I call home, this thing in my chest is heaving with excitment, physical joy, i don’t want it to end and i want to share. P answers and i share with him, mom and dad the furious honking, the yelling, the exuberence and they in turn inform me: McCain is giving is concession speech. Concession?! that’s what this is all about! only 11 o’clock and McCain is conceeding, he must be ready to go to bed. [i’d look at the time later and realize i called home at the exact time McCain’s speech began]—but the party in Crown Heights is just beginning, I’m to be called whitey and white girl and bike girl and hey lady! and i whoop in response and throw my arms in the air as i cruise down Franklin, down Nostrand, down Carroll and President. I think i want a beer at Franklin Park but the prospect of celebrating with “my people,” fellow white gentrifiers is significantly unappealing, the streets are so palpable, so real, the “black man is president!!” means so much more than another Obama-postered window, or a crowd around a tv with glasses of wine in hand. to me, to us, Obama is amazing, a hope-inspiring intellectual, but in Crown Heights Obama is different, he is a Black Man, and suddenly, tonight, i realize that—for maybe the first time.

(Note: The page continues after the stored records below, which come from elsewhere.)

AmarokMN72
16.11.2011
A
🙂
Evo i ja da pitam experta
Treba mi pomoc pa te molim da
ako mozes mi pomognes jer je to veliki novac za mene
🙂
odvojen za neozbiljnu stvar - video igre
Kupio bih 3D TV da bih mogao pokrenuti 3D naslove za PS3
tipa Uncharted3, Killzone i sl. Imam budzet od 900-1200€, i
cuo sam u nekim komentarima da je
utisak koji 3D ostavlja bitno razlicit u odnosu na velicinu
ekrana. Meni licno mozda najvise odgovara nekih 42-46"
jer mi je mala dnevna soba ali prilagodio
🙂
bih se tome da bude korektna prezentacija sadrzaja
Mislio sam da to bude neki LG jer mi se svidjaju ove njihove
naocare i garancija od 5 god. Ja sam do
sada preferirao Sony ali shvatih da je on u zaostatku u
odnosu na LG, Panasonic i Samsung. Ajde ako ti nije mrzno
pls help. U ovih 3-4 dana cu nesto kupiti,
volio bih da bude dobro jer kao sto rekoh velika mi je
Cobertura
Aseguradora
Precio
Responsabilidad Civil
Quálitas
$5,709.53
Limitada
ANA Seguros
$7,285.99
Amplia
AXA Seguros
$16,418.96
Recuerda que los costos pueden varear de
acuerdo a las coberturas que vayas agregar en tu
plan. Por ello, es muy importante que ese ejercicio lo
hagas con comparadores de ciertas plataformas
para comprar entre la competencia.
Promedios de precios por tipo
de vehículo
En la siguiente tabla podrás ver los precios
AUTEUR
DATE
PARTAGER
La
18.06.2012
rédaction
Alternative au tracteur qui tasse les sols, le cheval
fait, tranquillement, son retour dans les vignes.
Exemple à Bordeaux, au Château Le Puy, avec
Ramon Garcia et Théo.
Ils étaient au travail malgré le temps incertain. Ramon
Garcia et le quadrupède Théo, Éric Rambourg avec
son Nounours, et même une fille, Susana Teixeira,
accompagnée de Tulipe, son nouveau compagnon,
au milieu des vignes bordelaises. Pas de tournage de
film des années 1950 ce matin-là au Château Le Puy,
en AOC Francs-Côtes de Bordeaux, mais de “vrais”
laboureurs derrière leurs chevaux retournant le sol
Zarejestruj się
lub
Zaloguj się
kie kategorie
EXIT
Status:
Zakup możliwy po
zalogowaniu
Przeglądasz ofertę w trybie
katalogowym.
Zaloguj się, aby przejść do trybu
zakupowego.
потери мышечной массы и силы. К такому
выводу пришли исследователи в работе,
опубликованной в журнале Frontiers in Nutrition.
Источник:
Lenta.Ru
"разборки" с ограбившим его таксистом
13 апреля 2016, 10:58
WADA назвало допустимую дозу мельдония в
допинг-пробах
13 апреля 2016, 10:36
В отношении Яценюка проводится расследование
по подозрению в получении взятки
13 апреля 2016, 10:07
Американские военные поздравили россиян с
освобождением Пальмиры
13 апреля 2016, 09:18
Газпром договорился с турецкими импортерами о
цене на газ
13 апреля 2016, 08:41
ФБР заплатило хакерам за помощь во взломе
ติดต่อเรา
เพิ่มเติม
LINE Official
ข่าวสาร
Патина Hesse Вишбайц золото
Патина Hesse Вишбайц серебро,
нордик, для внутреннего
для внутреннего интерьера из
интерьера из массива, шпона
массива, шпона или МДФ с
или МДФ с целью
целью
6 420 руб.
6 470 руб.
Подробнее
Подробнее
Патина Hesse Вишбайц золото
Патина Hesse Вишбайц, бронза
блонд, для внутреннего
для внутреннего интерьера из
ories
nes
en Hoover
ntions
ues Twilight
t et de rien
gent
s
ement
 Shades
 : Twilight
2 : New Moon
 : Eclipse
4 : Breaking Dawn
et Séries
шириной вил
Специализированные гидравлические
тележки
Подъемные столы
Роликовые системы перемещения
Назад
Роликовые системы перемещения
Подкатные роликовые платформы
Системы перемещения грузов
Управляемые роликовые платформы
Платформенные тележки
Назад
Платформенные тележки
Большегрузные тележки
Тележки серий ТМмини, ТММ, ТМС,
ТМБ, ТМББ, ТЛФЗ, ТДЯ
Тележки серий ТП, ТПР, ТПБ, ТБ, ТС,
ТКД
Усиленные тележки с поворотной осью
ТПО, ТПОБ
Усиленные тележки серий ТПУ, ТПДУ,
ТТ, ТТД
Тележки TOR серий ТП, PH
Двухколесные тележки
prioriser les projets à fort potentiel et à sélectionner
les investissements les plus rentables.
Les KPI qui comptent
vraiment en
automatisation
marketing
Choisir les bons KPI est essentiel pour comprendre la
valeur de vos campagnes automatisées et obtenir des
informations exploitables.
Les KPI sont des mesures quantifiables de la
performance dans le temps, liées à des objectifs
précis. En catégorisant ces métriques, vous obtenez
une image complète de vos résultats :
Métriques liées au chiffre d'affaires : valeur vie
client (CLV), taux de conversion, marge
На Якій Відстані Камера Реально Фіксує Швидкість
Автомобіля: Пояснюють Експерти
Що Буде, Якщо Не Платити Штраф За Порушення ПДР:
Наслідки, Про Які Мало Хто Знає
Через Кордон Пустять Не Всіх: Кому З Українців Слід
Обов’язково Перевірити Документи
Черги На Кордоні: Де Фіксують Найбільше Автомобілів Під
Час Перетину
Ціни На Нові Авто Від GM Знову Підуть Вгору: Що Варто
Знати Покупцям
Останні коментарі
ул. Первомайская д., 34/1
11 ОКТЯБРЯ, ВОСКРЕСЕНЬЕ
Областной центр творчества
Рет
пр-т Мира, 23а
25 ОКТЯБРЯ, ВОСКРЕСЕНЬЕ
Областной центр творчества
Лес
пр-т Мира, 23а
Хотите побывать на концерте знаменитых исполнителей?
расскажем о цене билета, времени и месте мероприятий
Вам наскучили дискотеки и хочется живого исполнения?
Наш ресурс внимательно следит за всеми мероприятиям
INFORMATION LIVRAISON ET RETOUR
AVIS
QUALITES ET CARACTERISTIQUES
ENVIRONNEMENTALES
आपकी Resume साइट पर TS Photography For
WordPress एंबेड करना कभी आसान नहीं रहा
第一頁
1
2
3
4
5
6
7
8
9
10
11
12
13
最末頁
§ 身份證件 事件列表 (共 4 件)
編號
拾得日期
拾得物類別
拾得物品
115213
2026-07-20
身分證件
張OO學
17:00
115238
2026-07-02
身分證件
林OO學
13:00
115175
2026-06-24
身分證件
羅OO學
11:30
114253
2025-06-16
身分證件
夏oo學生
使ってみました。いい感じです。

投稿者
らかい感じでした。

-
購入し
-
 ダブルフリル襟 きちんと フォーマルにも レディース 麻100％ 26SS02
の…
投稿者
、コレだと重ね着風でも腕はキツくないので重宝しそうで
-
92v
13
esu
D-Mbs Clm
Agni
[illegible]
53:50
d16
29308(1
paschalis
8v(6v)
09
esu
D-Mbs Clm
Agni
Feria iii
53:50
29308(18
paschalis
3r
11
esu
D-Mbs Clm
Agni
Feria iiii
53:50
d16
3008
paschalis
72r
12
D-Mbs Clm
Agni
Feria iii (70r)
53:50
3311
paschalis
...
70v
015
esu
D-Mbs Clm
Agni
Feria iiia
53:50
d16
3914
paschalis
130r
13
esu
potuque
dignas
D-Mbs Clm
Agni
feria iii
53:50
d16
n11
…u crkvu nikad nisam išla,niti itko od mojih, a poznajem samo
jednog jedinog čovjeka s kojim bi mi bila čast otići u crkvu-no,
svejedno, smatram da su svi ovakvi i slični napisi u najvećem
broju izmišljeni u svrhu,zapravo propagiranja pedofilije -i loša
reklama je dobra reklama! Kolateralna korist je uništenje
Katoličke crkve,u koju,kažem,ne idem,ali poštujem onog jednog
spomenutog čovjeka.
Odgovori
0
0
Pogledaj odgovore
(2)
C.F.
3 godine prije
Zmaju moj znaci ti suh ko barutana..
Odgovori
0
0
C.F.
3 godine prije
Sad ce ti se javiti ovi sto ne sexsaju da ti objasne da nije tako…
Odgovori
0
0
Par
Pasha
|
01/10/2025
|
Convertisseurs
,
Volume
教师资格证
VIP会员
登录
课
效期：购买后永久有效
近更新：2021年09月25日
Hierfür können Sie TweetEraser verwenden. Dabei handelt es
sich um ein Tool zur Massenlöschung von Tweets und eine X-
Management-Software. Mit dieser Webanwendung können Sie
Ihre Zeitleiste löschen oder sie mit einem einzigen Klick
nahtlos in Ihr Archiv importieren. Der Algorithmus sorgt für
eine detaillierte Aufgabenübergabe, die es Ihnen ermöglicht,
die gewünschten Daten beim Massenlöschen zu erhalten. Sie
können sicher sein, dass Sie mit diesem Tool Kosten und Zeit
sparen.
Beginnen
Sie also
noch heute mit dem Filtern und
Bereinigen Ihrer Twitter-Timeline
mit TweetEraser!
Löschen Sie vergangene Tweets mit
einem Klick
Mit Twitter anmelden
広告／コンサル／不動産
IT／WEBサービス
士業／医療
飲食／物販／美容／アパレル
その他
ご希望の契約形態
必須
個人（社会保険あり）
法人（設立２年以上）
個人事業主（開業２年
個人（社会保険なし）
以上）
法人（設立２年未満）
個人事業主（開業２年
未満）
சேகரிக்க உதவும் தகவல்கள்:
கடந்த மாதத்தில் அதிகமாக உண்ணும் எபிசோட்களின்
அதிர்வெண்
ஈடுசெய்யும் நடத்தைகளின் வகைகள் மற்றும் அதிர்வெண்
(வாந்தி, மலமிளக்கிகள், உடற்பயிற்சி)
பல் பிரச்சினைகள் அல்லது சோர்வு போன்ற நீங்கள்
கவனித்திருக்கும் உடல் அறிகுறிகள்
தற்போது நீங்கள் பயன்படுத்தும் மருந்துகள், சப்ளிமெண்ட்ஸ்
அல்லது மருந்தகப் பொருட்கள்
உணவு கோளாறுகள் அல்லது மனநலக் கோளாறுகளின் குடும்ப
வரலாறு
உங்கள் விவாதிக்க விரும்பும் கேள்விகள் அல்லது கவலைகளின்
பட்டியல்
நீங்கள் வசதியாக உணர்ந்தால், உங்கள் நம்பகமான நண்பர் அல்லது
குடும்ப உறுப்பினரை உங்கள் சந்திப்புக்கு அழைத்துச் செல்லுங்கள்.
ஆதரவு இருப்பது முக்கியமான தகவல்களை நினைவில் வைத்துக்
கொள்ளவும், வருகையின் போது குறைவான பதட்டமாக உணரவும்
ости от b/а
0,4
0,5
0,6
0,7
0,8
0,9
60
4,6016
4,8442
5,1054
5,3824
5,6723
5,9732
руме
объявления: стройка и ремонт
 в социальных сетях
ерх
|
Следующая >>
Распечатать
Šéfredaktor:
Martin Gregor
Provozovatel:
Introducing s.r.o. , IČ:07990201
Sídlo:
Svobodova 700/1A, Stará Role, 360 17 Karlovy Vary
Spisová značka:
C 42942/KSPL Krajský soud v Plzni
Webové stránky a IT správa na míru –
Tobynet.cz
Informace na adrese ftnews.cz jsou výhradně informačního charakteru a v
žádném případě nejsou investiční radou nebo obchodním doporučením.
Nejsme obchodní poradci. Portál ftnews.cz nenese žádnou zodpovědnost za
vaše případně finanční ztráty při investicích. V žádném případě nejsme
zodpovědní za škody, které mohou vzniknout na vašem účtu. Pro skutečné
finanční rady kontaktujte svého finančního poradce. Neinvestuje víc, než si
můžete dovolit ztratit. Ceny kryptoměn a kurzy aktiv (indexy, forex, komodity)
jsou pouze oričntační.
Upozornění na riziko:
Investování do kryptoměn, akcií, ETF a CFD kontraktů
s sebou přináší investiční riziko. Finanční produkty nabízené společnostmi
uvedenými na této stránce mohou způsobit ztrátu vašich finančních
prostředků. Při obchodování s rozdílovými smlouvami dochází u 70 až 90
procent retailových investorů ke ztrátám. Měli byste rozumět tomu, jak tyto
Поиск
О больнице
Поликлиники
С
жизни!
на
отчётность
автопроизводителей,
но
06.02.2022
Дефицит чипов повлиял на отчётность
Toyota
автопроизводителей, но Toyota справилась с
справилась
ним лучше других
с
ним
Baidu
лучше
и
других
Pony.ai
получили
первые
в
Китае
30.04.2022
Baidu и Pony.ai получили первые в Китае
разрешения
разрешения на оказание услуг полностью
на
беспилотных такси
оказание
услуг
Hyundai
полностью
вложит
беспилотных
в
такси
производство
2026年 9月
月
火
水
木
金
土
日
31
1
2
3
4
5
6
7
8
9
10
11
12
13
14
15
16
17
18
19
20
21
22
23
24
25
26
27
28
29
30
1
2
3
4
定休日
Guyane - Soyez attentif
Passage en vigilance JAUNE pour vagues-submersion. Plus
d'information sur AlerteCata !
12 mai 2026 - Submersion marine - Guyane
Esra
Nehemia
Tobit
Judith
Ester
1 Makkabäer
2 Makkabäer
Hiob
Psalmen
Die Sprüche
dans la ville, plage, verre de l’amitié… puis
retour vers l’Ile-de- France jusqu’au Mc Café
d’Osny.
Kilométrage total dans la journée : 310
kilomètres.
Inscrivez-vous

and I wonder if we’ll notice a surge of births 9 months from now… (:
at Clara Barton this morning was uneventful. I am lucky enough to live in the shortest line, the machine was not broken, I took a few photos which i may post later, and the whole process took me 30 minutes tops which includes being in the wrong line to start with. Felt like i shouldn’t take a picture of someone in the booth but it would’ve been a good shot with the red/green lights on top, like a game at the fair or something.
I do like voting.
other people being funny:
yesterday—sans working on a book until the wee hours of the morning because i’d not been at work—was fabulous.
#1 best part: riding my bike down the wet streets and a busy Flatbush Ave (tailed a fellow biker headed for the bridge). luckily it was not raining but i don’t think that would’ve hurt. riding in the morning was terribly exhilarating, it just felt so GOOD. when i plunked my helmet and backpack down on the scanner at the courthouse the guard started up a rapport that would carry throughout the day (at lunch: “see? i told you it was gonna rain all day!”) and made me smile. started me off on an excellent right foot.
#2 best part: oh, well, that would have to be the security guards who were also friendly about locking up my camera (which i got back for lunch and had to turn in again)
#3 best part: being in downtown bklyn for lunch. I walked down Court to a coffeeshop in Carroll Gardens and inventoried future lunchspots should i need them (and for this reason i wanted to serve!)
#4 best part: getting OUT of serving on the case i was called up for. how? one might ask, after all, i do consider myself a very impartial judge… i told them, and it’s true, that i have a problem with silly lawsuits, people sueing willy-nilly just because they can meet a court’s requirements. We are all humans here, living in this world, and if we sued for everything we could.. the more i think about it actually, the more biased i get! whew.